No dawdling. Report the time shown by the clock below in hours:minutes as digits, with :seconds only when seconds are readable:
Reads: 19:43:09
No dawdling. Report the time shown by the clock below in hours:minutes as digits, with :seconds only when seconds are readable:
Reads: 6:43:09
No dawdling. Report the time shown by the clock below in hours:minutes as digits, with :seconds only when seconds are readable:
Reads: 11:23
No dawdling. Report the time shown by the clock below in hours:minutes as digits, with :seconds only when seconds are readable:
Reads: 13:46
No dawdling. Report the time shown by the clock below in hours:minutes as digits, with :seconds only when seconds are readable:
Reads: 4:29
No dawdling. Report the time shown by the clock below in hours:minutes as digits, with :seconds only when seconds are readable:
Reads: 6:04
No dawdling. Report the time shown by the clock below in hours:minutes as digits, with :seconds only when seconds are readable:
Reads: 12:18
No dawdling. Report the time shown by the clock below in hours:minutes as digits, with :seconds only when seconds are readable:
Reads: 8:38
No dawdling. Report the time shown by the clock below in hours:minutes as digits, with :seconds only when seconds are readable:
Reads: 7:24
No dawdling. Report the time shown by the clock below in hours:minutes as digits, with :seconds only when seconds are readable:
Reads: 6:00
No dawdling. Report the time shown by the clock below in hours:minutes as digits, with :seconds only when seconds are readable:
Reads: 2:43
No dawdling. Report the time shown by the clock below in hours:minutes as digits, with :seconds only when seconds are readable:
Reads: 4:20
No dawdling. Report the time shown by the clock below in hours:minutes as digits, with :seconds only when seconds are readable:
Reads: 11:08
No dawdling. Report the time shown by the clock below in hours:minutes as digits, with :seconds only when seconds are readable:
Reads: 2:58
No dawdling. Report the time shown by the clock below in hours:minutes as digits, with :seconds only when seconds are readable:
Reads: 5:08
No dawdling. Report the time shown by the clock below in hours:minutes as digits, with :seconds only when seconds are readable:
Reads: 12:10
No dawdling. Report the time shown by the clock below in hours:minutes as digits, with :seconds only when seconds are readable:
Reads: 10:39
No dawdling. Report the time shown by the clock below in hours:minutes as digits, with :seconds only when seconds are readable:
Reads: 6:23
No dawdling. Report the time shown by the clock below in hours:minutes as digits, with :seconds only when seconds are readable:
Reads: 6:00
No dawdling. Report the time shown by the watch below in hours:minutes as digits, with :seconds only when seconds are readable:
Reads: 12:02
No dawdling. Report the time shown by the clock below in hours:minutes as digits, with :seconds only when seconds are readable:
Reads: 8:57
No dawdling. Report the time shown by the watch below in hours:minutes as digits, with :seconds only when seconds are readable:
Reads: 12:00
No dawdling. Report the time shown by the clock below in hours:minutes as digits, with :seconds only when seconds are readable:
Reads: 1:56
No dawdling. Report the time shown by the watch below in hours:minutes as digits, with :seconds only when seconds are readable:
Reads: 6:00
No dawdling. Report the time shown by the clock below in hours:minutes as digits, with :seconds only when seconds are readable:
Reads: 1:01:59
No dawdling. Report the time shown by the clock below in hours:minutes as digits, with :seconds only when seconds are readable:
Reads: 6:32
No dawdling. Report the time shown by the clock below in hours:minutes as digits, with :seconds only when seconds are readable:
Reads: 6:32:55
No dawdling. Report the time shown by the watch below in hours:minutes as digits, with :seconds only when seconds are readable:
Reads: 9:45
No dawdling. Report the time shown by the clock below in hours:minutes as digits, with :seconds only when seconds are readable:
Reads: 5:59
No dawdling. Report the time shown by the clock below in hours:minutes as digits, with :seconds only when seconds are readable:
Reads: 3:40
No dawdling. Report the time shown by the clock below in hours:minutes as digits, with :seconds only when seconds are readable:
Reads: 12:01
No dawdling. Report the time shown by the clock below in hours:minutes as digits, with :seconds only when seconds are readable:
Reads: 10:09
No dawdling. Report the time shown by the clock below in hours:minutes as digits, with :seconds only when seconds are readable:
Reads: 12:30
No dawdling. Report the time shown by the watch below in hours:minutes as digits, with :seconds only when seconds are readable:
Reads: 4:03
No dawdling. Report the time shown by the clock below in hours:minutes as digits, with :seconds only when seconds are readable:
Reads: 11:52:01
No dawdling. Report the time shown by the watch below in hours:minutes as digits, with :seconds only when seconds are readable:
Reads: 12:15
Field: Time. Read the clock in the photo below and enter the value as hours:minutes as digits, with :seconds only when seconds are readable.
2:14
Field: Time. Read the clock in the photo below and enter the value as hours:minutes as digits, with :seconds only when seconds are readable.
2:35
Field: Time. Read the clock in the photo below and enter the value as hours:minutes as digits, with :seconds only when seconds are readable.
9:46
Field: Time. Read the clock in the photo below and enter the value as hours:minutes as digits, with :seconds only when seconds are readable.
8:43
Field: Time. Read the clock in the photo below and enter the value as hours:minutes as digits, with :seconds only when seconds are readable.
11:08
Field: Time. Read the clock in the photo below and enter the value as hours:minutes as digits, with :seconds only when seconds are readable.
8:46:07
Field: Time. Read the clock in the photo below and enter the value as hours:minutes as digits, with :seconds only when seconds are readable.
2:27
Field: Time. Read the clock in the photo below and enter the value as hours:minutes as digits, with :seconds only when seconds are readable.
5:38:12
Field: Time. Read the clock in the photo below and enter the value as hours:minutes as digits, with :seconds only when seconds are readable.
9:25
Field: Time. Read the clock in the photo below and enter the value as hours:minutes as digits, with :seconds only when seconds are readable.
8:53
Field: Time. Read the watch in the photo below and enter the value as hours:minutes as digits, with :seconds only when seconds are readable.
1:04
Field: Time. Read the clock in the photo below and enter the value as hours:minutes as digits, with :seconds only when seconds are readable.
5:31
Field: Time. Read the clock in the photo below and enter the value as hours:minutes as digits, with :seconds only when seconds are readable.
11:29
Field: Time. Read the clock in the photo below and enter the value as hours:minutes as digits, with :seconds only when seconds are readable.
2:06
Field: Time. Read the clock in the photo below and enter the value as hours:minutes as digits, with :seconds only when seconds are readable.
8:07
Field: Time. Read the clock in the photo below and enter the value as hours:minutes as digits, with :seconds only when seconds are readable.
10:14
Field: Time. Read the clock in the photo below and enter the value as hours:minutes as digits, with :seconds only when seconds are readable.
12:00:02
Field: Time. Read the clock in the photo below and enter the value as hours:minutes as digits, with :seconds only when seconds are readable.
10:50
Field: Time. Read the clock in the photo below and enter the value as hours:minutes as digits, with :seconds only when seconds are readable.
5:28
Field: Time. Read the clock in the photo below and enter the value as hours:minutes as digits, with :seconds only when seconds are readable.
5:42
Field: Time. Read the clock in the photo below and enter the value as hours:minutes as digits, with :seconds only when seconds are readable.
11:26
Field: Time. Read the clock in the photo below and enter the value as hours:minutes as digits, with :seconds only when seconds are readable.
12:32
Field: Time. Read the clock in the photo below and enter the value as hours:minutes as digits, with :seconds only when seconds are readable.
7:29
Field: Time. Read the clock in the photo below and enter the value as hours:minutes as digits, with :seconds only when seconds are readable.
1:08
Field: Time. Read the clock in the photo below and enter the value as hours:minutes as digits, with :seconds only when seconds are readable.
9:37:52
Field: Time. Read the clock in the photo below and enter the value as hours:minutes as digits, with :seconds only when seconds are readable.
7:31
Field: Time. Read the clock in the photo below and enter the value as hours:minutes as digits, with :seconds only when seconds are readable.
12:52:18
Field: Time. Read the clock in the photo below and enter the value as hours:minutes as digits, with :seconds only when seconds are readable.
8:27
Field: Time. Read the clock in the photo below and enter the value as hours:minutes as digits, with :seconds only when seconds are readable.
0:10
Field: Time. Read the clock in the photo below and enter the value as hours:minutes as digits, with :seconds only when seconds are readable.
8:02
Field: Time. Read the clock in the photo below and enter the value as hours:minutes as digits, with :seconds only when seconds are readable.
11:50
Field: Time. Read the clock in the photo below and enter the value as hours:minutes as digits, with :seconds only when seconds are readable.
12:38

━━━━━━

### Task instructions:
Please quote the data from the start through the line that contains "Reads: 4:29", including that line, repeating each line exactly.

### Task output:
No dawdling. Report the time shown by the clock below in hours:minutes as digits, with :seconds only when seconds are readable:
Reads: 19:43:09
No dawdling. Report the time shown by the clock below in hours:minutes as digits, with :seconds only when seconds are readable:
Reads: 6:43:09
No dawdling. Report the time shown by the clock below in hours:minutes as digits, with :seconds only when seconds are readable:
Reads: 11:23
No dawdling. Report the time shown by the clock below in hours:minutes as digits, with :seconds only when seconds are readable:
Reads: 13:46
No dawdling. Report the time shown by the clock below in hours:minutes as digits, with :seconds only when seconds are readable:
Reads: 4:29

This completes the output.